If one can accept that constitutional constraints influence the distribution of political power after their introduction, then attaining consent on their content should be costly.[269] Under the shadow of limited resources, rational constitution-makers will engrave in the constitution provisions that will allow them to extract the greatest benefits from the constituted state. Therefore, the content of the constitution can be studied as the product of bargaining for rules on how to make rules between rational and free individuals.[270] A further benefit of looking into the constitution as endogenous to the pre-constitutional status quo and the constitution-making process is that theoretical predictions can be formulated on the impact of the constitutional content.[271]
Using rational choice theory, I propose a novel justification in an effort to solve the conundrum of eternity clauses.

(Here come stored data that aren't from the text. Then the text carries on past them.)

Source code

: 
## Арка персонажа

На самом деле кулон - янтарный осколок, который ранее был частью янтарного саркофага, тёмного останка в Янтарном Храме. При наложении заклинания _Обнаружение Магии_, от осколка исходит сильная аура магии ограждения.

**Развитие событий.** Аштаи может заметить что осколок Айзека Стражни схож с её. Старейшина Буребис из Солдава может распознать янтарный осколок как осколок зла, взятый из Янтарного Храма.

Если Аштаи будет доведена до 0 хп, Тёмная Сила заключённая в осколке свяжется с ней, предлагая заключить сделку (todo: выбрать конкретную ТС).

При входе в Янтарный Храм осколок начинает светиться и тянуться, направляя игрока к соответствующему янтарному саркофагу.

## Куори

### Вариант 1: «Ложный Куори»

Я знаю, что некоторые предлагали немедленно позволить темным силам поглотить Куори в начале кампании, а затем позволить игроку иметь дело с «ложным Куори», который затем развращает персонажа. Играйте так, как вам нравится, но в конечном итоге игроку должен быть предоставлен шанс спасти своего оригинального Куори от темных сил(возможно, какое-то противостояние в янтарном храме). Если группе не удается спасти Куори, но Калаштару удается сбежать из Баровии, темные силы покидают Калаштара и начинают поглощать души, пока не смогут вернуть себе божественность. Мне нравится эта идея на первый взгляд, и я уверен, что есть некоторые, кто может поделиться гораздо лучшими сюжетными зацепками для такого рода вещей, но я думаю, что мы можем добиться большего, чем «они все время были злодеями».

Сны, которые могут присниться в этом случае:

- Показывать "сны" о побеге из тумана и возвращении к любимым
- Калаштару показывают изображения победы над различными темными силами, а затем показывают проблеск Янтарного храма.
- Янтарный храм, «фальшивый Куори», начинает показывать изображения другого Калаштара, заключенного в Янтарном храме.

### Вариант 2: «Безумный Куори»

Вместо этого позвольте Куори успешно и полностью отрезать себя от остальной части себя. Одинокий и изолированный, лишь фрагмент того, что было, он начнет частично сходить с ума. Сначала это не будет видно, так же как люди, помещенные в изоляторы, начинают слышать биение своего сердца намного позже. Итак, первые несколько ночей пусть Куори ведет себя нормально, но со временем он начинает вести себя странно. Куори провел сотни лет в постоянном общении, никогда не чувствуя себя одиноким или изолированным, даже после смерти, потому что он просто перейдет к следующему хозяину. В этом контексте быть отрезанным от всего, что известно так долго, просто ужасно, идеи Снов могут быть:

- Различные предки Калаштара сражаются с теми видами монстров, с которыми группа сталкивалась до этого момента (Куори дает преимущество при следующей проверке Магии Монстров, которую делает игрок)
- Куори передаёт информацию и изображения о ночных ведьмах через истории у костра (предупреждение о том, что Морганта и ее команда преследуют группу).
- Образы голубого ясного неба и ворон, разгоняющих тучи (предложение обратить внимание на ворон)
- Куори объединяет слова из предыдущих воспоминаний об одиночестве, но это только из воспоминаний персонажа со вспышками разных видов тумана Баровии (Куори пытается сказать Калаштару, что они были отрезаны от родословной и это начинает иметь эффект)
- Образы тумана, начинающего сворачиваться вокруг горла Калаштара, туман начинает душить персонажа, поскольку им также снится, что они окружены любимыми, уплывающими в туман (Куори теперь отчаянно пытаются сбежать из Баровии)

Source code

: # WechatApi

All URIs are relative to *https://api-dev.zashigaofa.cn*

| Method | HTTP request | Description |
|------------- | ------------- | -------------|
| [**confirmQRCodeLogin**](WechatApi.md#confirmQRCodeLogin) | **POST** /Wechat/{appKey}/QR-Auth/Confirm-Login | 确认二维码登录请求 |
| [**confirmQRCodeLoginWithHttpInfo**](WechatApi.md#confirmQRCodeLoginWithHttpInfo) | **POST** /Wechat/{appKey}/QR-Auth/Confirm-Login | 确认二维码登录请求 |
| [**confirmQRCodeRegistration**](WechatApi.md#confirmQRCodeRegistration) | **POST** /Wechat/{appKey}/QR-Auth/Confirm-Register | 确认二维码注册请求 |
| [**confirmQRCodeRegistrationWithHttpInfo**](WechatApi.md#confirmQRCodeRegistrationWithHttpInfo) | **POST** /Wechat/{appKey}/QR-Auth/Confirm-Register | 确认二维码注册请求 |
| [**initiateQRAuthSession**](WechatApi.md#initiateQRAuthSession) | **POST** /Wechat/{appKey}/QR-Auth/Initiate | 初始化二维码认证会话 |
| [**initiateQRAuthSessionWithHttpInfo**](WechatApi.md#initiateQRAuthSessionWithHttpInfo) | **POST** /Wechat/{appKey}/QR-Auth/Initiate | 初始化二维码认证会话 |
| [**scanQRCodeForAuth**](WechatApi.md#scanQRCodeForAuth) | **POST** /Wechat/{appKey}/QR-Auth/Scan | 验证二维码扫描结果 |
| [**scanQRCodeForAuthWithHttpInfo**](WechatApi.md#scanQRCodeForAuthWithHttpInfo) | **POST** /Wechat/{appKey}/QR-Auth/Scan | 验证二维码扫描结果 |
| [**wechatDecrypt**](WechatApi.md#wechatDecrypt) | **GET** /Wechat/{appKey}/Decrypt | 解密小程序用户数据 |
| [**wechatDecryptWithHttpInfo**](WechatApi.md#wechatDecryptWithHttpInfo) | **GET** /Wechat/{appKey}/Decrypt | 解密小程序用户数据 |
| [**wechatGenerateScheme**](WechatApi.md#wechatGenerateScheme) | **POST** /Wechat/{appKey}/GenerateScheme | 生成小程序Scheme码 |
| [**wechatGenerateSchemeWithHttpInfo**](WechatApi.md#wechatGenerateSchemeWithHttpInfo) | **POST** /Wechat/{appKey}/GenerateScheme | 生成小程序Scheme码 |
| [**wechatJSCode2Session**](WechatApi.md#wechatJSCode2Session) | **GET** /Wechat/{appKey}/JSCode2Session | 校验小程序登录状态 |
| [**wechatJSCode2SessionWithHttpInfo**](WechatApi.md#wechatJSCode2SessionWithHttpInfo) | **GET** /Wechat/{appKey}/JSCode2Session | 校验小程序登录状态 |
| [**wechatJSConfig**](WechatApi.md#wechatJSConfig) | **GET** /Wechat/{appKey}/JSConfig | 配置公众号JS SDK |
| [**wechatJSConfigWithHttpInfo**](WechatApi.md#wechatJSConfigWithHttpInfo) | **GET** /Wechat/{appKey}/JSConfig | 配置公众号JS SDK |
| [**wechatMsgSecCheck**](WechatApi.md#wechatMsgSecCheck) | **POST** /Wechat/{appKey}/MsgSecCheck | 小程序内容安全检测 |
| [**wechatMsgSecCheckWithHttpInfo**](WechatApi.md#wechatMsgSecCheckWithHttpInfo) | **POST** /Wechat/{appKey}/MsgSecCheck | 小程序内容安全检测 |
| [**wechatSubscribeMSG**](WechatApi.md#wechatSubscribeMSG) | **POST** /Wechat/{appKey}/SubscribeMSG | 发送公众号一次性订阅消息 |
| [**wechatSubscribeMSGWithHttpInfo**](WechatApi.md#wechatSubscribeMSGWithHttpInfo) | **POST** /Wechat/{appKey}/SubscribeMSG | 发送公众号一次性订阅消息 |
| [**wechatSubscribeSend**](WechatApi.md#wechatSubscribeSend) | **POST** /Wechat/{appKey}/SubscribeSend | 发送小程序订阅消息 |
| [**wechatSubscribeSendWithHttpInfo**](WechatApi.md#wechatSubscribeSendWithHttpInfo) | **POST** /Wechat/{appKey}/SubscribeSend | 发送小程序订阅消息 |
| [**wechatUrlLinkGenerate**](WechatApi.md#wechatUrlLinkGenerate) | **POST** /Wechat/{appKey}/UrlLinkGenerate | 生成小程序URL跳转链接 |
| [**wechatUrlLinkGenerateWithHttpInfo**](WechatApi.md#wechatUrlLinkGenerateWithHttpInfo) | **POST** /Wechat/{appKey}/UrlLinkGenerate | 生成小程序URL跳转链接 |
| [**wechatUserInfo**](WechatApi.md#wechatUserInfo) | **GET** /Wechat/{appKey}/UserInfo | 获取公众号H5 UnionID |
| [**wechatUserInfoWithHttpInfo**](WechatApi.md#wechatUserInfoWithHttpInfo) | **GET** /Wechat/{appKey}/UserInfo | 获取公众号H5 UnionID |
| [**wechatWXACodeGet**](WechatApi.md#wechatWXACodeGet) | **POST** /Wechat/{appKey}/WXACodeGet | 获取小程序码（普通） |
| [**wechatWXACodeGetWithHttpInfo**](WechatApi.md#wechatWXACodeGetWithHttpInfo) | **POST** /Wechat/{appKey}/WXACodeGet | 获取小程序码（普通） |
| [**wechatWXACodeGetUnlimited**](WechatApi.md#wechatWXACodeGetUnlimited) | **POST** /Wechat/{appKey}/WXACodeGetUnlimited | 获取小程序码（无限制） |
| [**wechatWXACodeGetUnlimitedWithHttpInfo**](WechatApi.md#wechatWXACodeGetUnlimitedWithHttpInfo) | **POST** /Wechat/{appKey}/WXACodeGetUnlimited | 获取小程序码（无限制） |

I argue that because of the aforementioned divergent interests, manipulation of entrenchment cannot be justified with the arguments provided thus far. Heightened entrenchment can only be justified inasmuch as it averts wasteful spending of resources. Very briefly, constitutional rules have distributional effects, i.e., create winners and non-winners.[272] If non-winners can change their status by amendment, instead of focusing on production they will waste resources in achieving an amendment. Moreover, winners will have to waste resources in order to protect their constitutional endowment. By prohibiting the shift in a specific area, we decrease these waste. In that sense, eternity clauses can be justified as a tool to revert resources from rent-seeking to productive activities.The chapter is structured as follows: In Sect. 2, a definition for unamendability is given and a typology of eternity clauses is proposed that distinguished between the different forms of absolute entrenchment. Section 3 presents the arguments that are used in the literature to justify unamendability. Then, Sect. 4 introduces the rent-redistribution optimization framework. Lastly, the chapter concludes.